Dans leur environnement, les cellules sont soumises à divers signaux extracellulaires qui orientent leur comportement par l’activation d’une signalisation intracellulaire adaptée. Ces signaux sont relayés, pour la plupart, par des protéines de la membrane plasmique, dont l’activité et le temps de résidence à la membrane sont finement régulés. Les arrestines font partie de ces régulateurs. Elles constituent une superfamille de protéines adaptatrices présentes depuis les protistes jusqu’aux mammifères, et partagent un rôle commun dans la régulation du trafic intracellulaire de protéines membranaires et de la signalisation qui leur est associée.
L’amibe
Dictyostelium possède six protéines de type arrestine (AdcA à F). Dans son habitat naturel, cet organisme unicellulaire est capable de répondre à différents chimioattractants tels que le folate libéré par les bactéries dont il se nourrit et l’AMPc, secrété par les cellules elles-mêmes lorsqu'elles sont confrontées à une absence de nutriments. La détection de ces signaux conduit soit à la migration des cellules vers les bactéries (folate), soit à l’agrégation des cellules en jeûne et la mise en place d’un programme de développement multicellulaire conduisant à la différenciation de spores résistantes à la carence nutritive (AMPc).

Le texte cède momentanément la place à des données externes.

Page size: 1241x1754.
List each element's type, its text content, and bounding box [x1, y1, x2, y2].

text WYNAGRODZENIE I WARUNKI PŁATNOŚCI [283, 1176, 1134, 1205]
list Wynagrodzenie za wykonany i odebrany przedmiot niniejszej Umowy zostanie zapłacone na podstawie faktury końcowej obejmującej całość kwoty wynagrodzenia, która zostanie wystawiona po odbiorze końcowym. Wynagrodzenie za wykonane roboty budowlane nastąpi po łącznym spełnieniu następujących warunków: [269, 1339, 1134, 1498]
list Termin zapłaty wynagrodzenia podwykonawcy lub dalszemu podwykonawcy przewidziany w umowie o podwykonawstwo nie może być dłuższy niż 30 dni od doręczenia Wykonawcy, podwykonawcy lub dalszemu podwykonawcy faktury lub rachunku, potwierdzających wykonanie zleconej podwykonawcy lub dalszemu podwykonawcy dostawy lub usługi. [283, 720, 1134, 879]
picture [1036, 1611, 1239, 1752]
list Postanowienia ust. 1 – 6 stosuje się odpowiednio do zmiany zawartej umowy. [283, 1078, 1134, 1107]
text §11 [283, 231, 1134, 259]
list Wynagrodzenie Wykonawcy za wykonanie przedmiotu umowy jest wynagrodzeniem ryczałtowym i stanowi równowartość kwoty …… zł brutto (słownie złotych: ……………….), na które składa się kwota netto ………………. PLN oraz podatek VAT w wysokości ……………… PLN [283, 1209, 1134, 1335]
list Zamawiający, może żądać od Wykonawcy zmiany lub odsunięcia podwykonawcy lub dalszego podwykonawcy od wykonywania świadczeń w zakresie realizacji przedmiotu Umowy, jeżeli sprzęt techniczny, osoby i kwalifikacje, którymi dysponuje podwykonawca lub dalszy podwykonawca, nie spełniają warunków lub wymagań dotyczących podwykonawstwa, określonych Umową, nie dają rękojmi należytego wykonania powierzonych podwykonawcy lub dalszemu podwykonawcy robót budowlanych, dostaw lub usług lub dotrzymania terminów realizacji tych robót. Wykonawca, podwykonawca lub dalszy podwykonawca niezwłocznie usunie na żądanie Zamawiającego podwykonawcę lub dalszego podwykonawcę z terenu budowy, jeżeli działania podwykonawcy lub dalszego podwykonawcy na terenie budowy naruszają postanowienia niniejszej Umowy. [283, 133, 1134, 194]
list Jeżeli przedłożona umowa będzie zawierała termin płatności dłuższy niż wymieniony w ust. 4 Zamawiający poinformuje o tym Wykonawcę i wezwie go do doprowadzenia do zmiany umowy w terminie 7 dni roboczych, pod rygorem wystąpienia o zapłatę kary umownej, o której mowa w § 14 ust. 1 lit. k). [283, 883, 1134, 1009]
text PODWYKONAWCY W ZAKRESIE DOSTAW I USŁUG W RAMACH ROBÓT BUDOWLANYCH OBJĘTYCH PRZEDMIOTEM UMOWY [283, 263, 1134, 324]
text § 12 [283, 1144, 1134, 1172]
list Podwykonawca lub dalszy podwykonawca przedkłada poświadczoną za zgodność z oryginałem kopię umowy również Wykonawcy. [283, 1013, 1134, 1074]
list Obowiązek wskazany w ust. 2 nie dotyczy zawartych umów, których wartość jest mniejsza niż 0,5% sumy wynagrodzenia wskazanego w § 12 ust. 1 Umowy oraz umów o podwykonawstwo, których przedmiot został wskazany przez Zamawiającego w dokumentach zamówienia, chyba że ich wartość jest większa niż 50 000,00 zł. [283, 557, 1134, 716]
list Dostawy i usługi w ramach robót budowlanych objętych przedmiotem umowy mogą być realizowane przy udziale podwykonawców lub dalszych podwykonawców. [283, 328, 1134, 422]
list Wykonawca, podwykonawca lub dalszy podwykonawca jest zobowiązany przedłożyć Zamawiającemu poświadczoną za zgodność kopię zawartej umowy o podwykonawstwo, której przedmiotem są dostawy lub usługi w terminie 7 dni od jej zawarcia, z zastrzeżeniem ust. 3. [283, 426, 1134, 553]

Les chercheurs du laboratoire de Biologie à Grande Échelle et du Groupe Physiopathologie du Cytosquelette ont montré que l’arrestine AdcC, décrite comme régulant le récepteur cAR1 à l'AMPc, est recrutée à la membrane plasmique en réponse à l'AMPc et au folate (Figure 1). Leurs résultats mettent en évidence que cette réponse implique l’entrée du calcium en réponse à la stimulation des récepteurs à ces chimioattractants, à la fixation du calcium sur le
domaine C2 de la protéine AdcC et à l’oligomérisation d’AdcC
via ses
domaines SAMd’interaction protéine-protéine. De façon inattendue, AdcB qui partage avec AdcC la même organisation structurale et plusieurs propriétés biochimiques dont la liaison du calcium
in vitro, est insensible à l’AMPc et au folate, et ne répond pas à une augmentation de calcium cytoplasmique. Ces différences de comportement signent des modes de régulation différents pour ces deux arrestines.
Les données obtenues pourraient ouvrir des pistes de réflexion dans le cadre d’études menées sur l’amibe pathogène
Entamoeba histolytica, responsable de la dysenterie amibienne chez l’homme, et qui possède également une arrestine à domaine C2. Par ailleurs, d’un point de vue évolutif, de telles études fonctionnelles étendues aux autres membres de la famille des arrestines devraient permettre de définir les fonctions ancestrales assurées par cette famille de protéines et les spécificités apportées au cours de l’évolution pour répondre aux contraintes liées au milieu et au mode de vie des différents organismes.
1 - AdcC (en vert) répond rapidement à un signal AMPc par une translocation transitoire du cytosol vers la membrane plasmique (16’’ après stimulation) qui reflète les fluctuations intracellulaires de calcium déclenchées par la liaison du chimioattractant sur son récepteur.
2 - Schéma de la réponse d'AdcC au chimioattractant AMPc.
Les arrestines AdcC et AdcB, spécifiques aux Dictyostélides, présentent un cœur arrestine de structure similaire à celui des β-arrestines de Mammifères, prolongé en N-terminal par un domaine C2 de liaison aux lipides anioniques dépendant du calcium et en C-terminal par un double domaine SAM (sterile alpha domain).